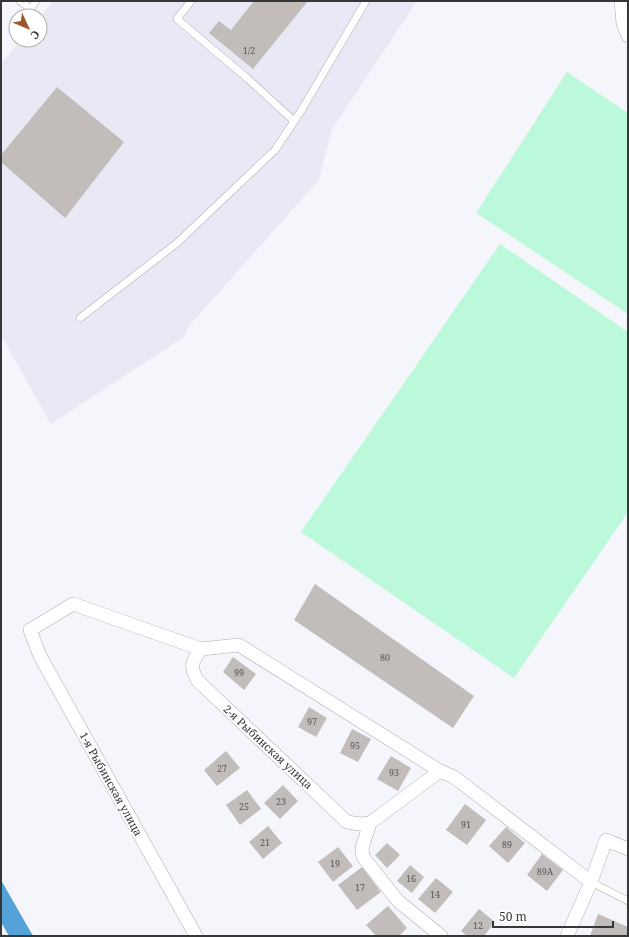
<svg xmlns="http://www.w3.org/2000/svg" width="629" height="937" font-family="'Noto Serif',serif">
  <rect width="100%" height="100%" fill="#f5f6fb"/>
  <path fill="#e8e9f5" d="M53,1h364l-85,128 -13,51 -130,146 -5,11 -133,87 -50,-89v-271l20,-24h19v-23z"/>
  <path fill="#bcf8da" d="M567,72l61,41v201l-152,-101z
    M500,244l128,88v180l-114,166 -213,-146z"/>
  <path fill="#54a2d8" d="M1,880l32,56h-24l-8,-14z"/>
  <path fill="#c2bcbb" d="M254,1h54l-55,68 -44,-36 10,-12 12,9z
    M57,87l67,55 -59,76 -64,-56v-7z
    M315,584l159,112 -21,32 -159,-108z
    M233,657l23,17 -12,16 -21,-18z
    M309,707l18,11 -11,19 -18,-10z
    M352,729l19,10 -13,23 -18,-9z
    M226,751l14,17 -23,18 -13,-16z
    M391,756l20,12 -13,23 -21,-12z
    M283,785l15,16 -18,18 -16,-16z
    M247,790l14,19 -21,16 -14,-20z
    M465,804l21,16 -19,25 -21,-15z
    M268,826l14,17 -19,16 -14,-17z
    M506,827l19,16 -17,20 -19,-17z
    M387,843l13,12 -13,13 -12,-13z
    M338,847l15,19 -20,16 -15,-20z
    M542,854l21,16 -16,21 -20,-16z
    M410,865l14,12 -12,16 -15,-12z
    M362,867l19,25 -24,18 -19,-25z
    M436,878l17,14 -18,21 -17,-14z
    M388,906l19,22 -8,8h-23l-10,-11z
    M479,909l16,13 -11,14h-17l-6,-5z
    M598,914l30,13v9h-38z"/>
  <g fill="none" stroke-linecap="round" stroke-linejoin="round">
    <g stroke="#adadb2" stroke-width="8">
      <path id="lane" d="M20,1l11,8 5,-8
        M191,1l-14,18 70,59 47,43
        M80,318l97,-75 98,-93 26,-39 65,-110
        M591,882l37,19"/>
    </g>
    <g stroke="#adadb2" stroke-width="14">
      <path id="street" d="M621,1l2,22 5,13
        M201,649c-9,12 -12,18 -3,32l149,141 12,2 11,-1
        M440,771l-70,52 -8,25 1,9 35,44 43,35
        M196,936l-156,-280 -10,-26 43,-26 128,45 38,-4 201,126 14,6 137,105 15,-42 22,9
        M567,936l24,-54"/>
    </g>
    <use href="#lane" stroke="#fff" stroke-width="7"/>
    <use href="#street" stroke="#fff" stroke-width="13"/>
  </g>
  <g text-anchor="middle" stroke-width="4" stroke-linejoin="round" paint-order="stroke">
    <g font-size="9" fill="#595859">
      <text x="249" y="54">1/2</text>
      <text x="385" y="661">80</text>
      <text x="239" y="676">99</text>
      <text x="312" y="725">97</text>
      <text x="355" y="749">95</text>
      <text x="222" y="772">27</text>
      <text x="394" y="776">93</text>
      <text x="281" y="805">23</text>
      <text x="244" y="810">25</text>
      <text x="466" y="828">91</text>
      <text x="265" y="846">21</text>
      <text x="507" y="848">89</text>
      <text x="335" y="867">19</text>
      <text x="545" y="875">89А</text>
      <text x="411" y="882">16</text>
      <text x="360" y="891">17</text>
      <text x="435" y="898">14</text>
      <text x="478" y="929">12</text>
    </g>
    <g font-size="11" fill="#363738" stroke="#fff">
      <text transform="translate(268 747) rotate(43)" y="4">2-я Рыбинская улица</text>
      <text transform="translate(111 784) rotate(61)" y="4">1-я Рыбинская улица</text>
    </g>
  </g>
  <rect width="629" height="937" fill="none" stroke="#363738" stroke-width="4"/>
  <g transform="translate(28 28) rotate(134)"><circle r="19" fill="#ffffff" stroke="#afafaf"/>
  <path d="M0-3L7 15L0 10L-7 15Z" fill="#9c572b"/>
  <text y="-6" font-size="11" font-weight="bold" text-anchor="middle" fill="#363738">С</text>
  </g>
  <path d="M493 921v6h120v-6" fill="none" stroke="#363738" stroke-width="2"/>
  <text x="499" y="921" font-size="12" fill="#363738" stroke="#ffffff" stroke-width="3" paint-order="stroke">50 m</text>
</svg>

• Exercise brief:
The records above are to be copied exactly, with no pictures carried over.

• Answer section:
<svg xmlns="http://www.w3.org/2000/svg" width="629" height="937" font-family="'Noto Serif',serif">
  <rect width="100%" height="100%" fill="#f5f6fb"/>
  <path fill="#e8e9f5" d="M53,1h364l-85,128 -13,51 -130,146 -5,11 -133,87 -50,-89v-271l20,-24h19v-23z"/>
  <path fill="#bcf8da" d="M567,72l61,41v201l-152,-101z
    M500,244l128,88v180l-114,166 -213,-146z"/>
  <path fill="#54a2d8" d="M1,880l32,56h-24l-8,-14z"/>
  <path fill="#c2bcbb" d="M254,1h54l-55,68 -44,-36 10,-12 12,9z
    M57,87l67,55 -59,76 -64,-56v-7z
    M315,584l159,112 -21,32 -159,-108z
    M233,657l23,17 -12,16 -21,-18z
    M309,707l18,11 -11,19 -18,-10z
    M352,729l19,10 -13,23 -18,-9z
    M226,751l14,17 -23,18 -13,-16z
    M391,756l20,12 -13,23 -21,-12z
    M283,785l15,16 -18,18 -16,-16z
    M247,790l14,19 -21,16 -14,-20z
    M465,804l21,16 -19,25 -21,-15z
    M268,826l14,17 -19,16 -14,-17z
    M506,827l19,16 -17,20 -19,-17z
    M387,843l13,12 -13,13 -12,-13z
    M338,847l15,19 -20,16 -15,-20z
    M542,854l21,16 -16,21 -20,-16z
    M410,865l14,12 -12,16 -15,-12z
    M362,867l19,25 -24,18 -19,-25z
    M436,878l17,14 -18,21 -17,-14z
    M388,906l19,22 -8,8h-23l-10,-11z
    M479,909l16,13 -11,14h-17l-6,-5z
    M598,914l30,13v9h-38z"/>
  <g fill="none" stroke-linecap="round" stroke-linejoin="round">
    <g stroke="#adadb2" stroke-width="8">
      <path id="lane" d="M20,1l11,8 5,-8
        M191,1l-14,18 70,59 47,43
        M80,318l97,-75 98,-93 26,-39 65,-110
        M591,882l37,19"/>
    </g>
    <g stroke="#adadb2" stroke-width="14">
      <path id="street" d="M621,1l2,22 5,13
        M201,649c-9,12 -12,18 -3,32l149,141 12,2 11,-1
        M440,771l-70,52 -8,25 1,9 35,44 43,35
        M196,936l-156,-280 -10,-26 43,-26 128,45 38,-4 201,126 14,6 137,105 15,-42 22,9
        M567,936l24,-54"/>
    </g>
    <use href="#lane" stroke="#fff" stroke-width="7"/>
    <use href="#street" stroke="#fff" stroke-width="13"/>
  </g>
  <g text-anchor="middle" stroke-width="4" stroke-linejoin="round" paint-order="stroke">
    <g font-size="9" fill="#595859">
      <text x="249" y="54">1/2</text>
      <text x="385" y="661">80</text>
      <text x="239" y="676">99</text>
      <text x="312" y="725">97</text>
      <text x="355" y="749">95</text>
      <text x="222" y="772">27</text>
      <text x="394" y="776">93</text>
      <text x="281" y="805">23</text>
      <text x="244" y="810">25</text>
      <text x="466" y="828">91</text>
      <text x="265" y="846">21</text>
      <text x="507" y="848">89</text>
      <text x="335" y="867">19</text>
      <text x="545" y="875">89А</text>
      <text x="411" y="882">16</text>
      <text x="360" y="891">17</text>
      <text x="435" y="898">14</text>
      <text x="478" y="929">12</text>
    </g>
    <g font-size="11" fill="#363738" stroke="#fff">
      <text transform="translate(268 747) rotate(43)" y="4">2-я Рыбинская улица</text>
      <text transform="translate(111 784) rotate(61)" y="4">1-я Рыбинская улица</text>
    </g>
  </g>
  <rect width="629" height="937" fill="none" stroke="#363738" stroke-width="4"/>
  <g transform="translate(28 28) rotate(134)"><circle r="19" fill="#ffffff" stroke="#afafaf"/>
  <path d="M0-3L7 15L0 10L-7 15Z" fill="#9c572b"/>
  <text y="-6" font-size="11" font-weight="bold" text-anchor="middle" fill="#363738">С</text>
  </g>
  <path d="M493 921v6h120v-6" fill="none" stroke="#363738" stroke-width="2"/>
  <text x="499" y="921" font-size="12" fill="#363738" stroke="#ffffff" stroke-width="3" paint-order="stroke">50 m</text>
</svg>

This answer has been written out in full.